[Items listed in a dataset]
━━━━━━━━━━━━━━━━

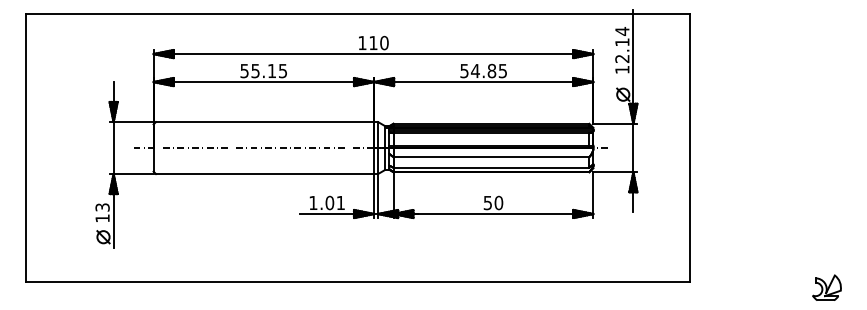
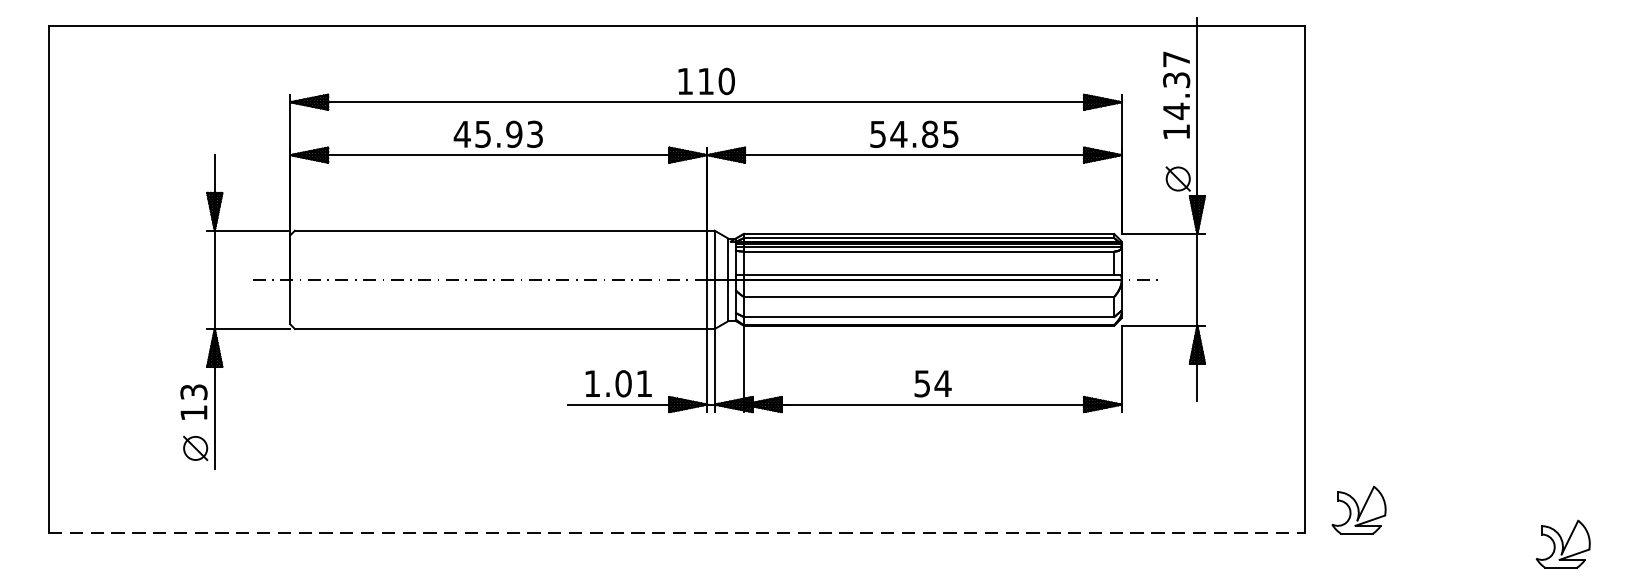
text: (622, 45) -> (1176, 85), 12.14 -> 14.37
text: (263, 70) -> (498, 133), 55.15 -> 45.93
text: (498, 202) -> (942, 382), 50 -> 54
part: (718, 269) -> (1358, 509), added
line: (358, 282) -> (677, 534), solid -> dashed

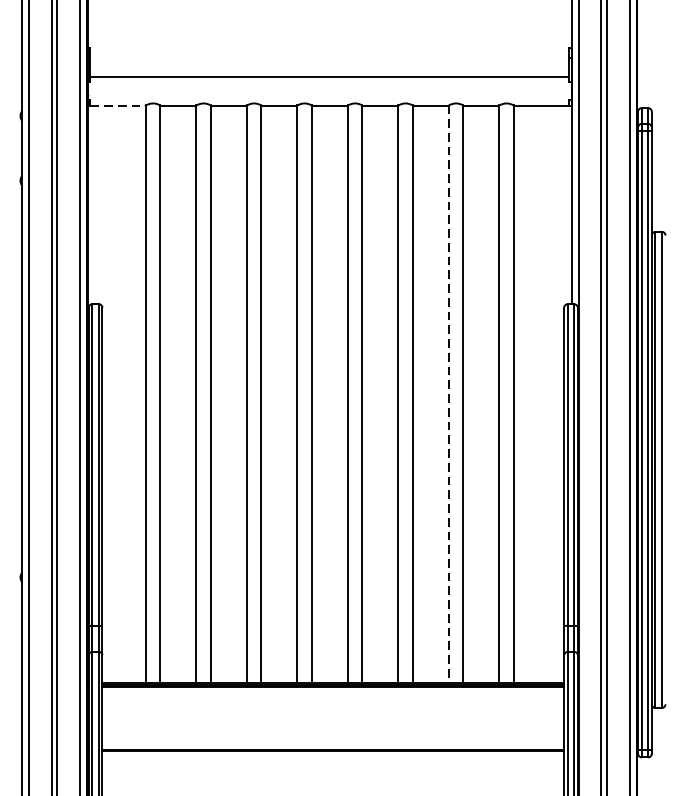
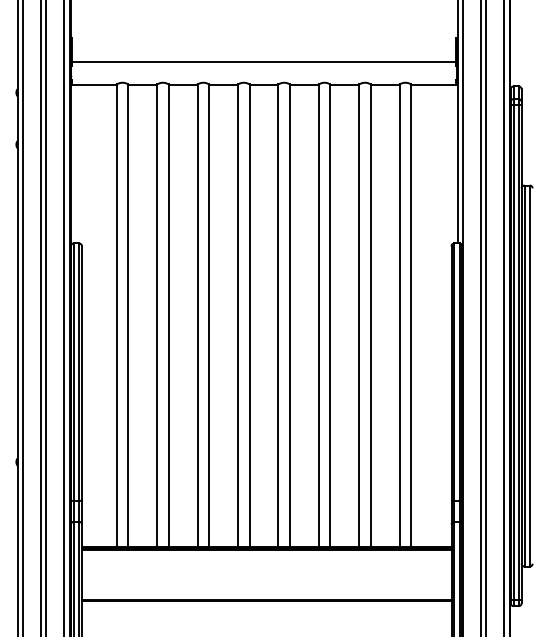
line: (118, 105) -> (94, 84), dashed -> solid
line: (449, 394) -> (359, 315), dashed -> solid

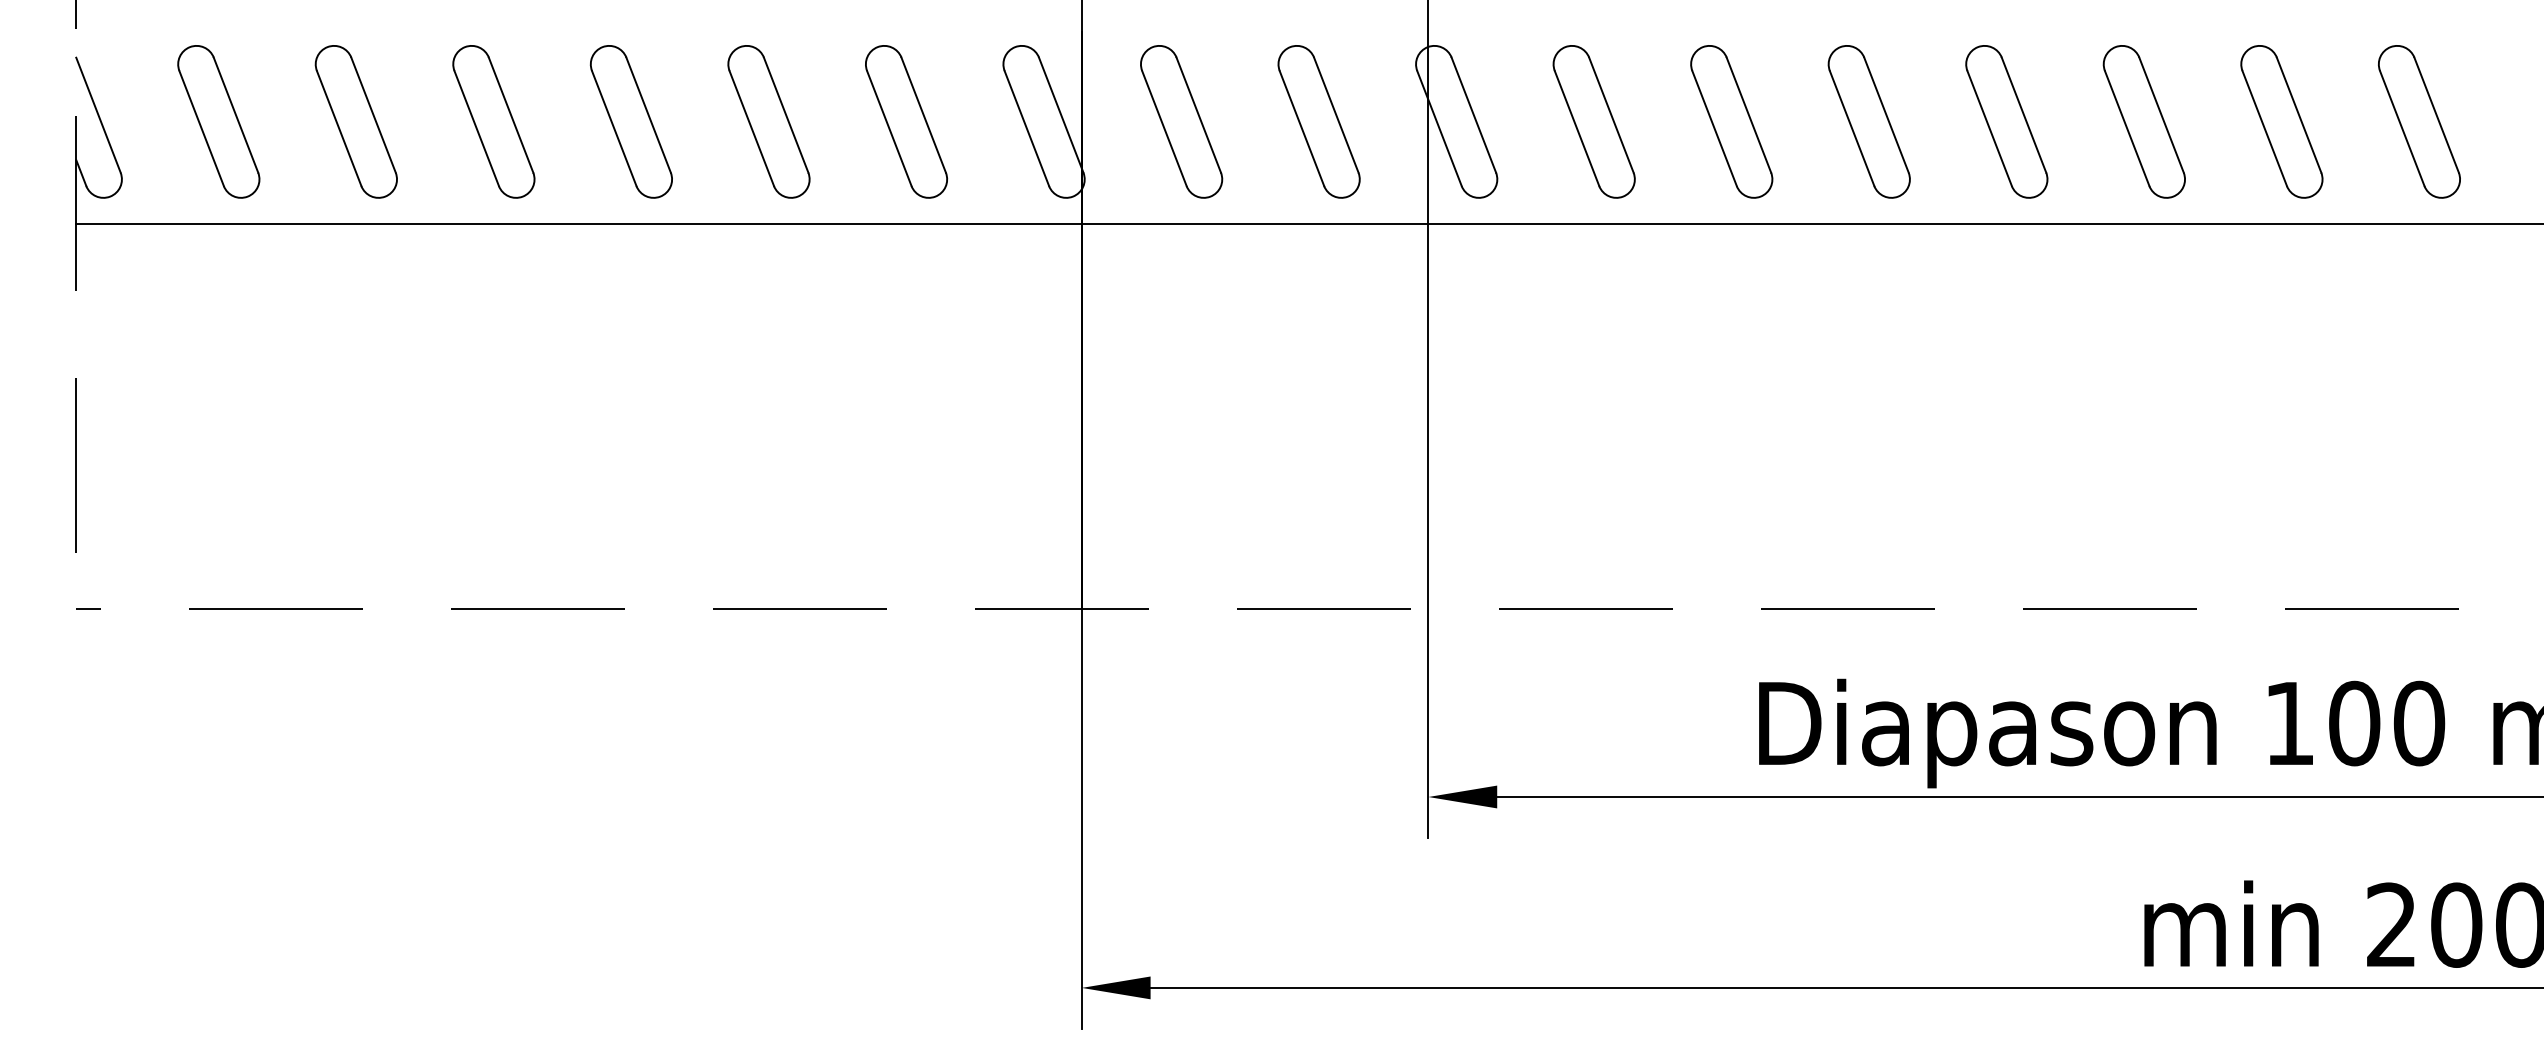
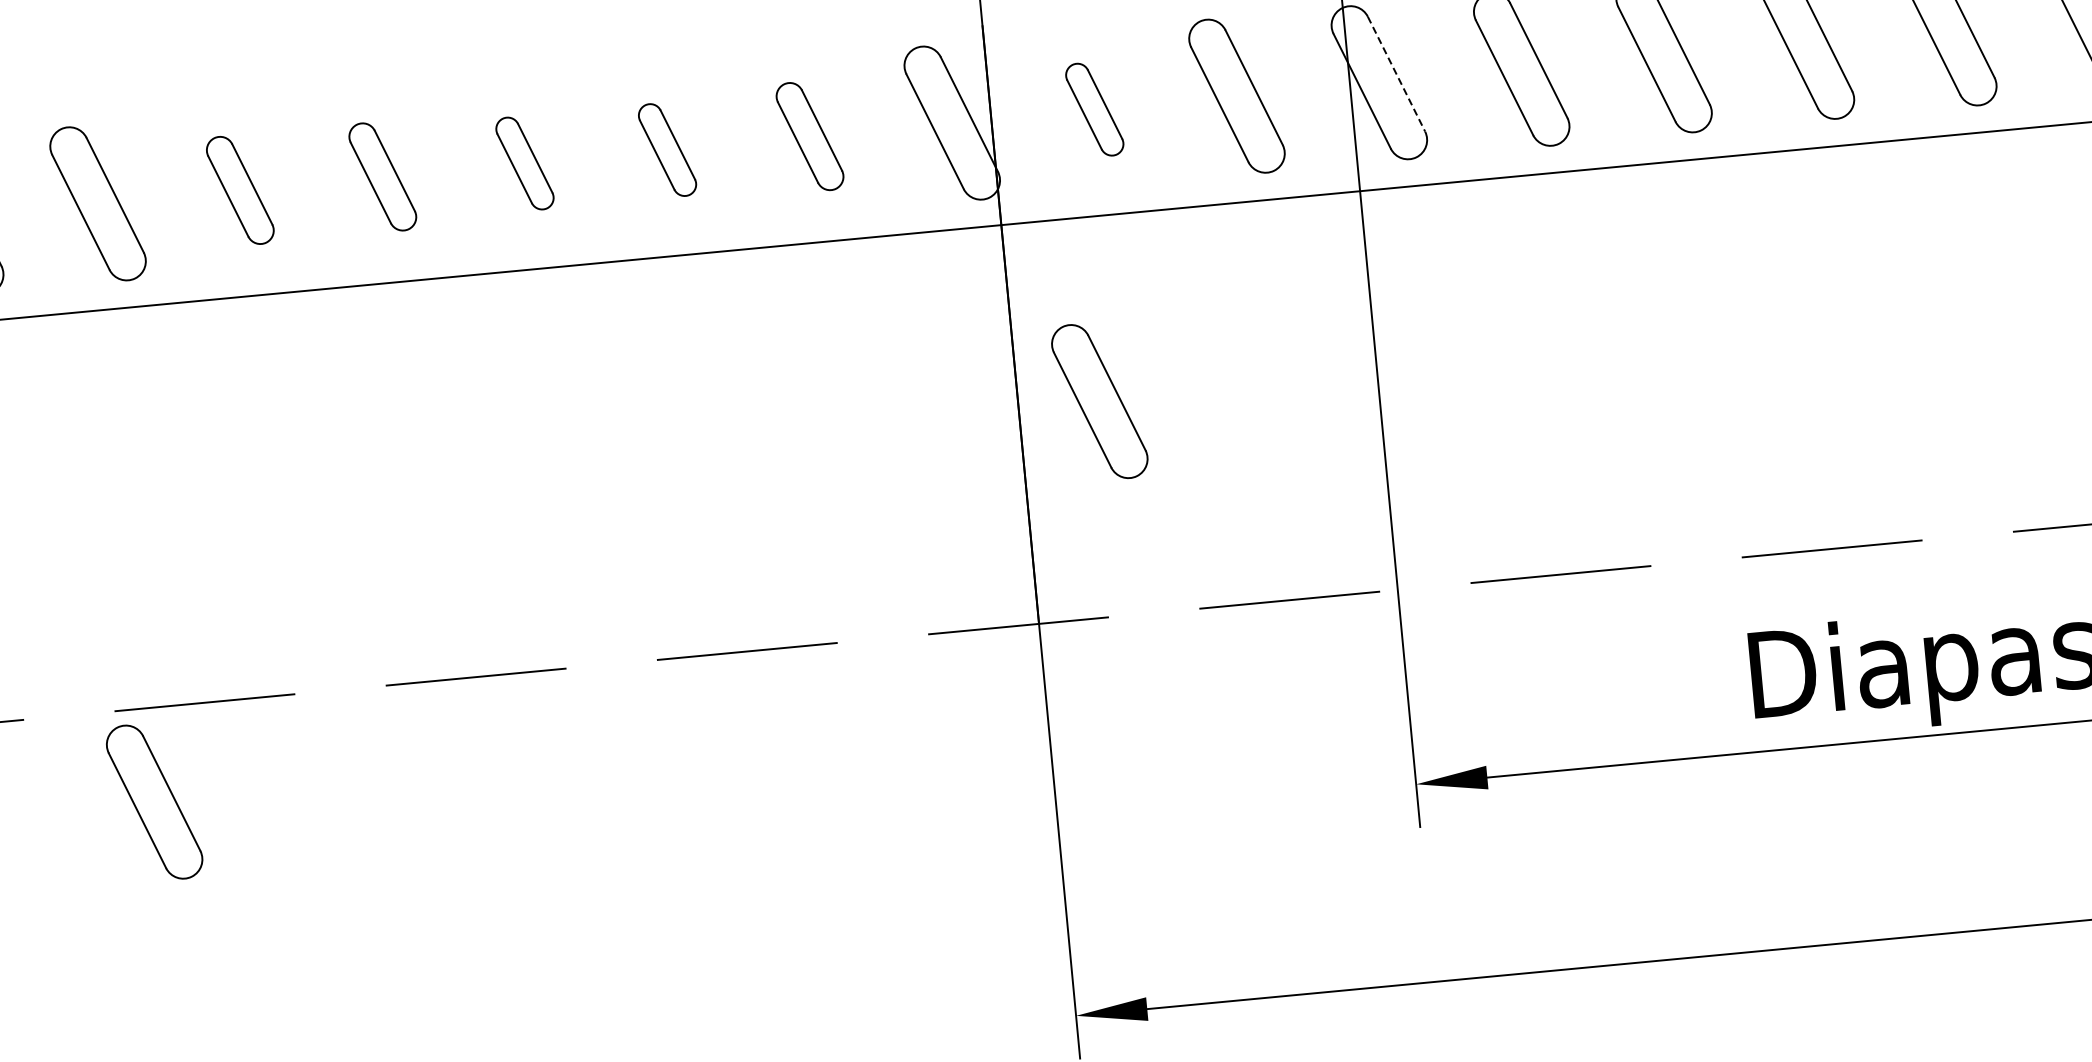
line: (1473, 115) -> (1396, 74), solid -> dashed
part: (355, 121) -> (239, 190), size x0.7
part: (493, 121) -> (382, 176), size x0.7
part: (630, 121) -> (524, 163), size x0.6
part: (768, 121) -> (666, 149), size x0.6
part: (906, 121) -> (809, 136), size x0.7
part: (1181, 121) -> (1094, 109), size x0.6
part: (1159, 401) -> (1099, 401), added
part: (218, 699) -> (154, 801), added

━━━━━━━━━━━━━━━━

- _Work task_
Would you write out each entry word for word and omit the images?

- _The completed task_
text: (622, 45) -> (1176, 85), 12.14 -> 14.37
text: (263, 70) -> (498, 133), 55.15 -> 45.93
text: (498, 202) -> (942, 382), 50 -> 54
part: (718, 269) -> (1358, 509), added
line: (358, 282) -> (677, 534), solid -> dashed

line: (118, 105) -> (94, 84), dashed -> solid
line: (449, 394) -> (359, 315), dashed -> solid

line: (1473, 115) -> (1396, 74), solid -> dashed
part: (355, 121) -> (239, 190), size x0.7
part: (493, 121) -> (382, 176), size x0.7
part: (630, 121) -> (524, 163), size x0.6
part: (768, 121) -> (666, 149), size x0.6
part: (906, 121) -> (809, 136), size x0.7
part: (1181, 121) -> (1094, 109), size x0.6
part: (1159, 401) -> (1099, 401), added
part: (218, 699) -> (154, 801), added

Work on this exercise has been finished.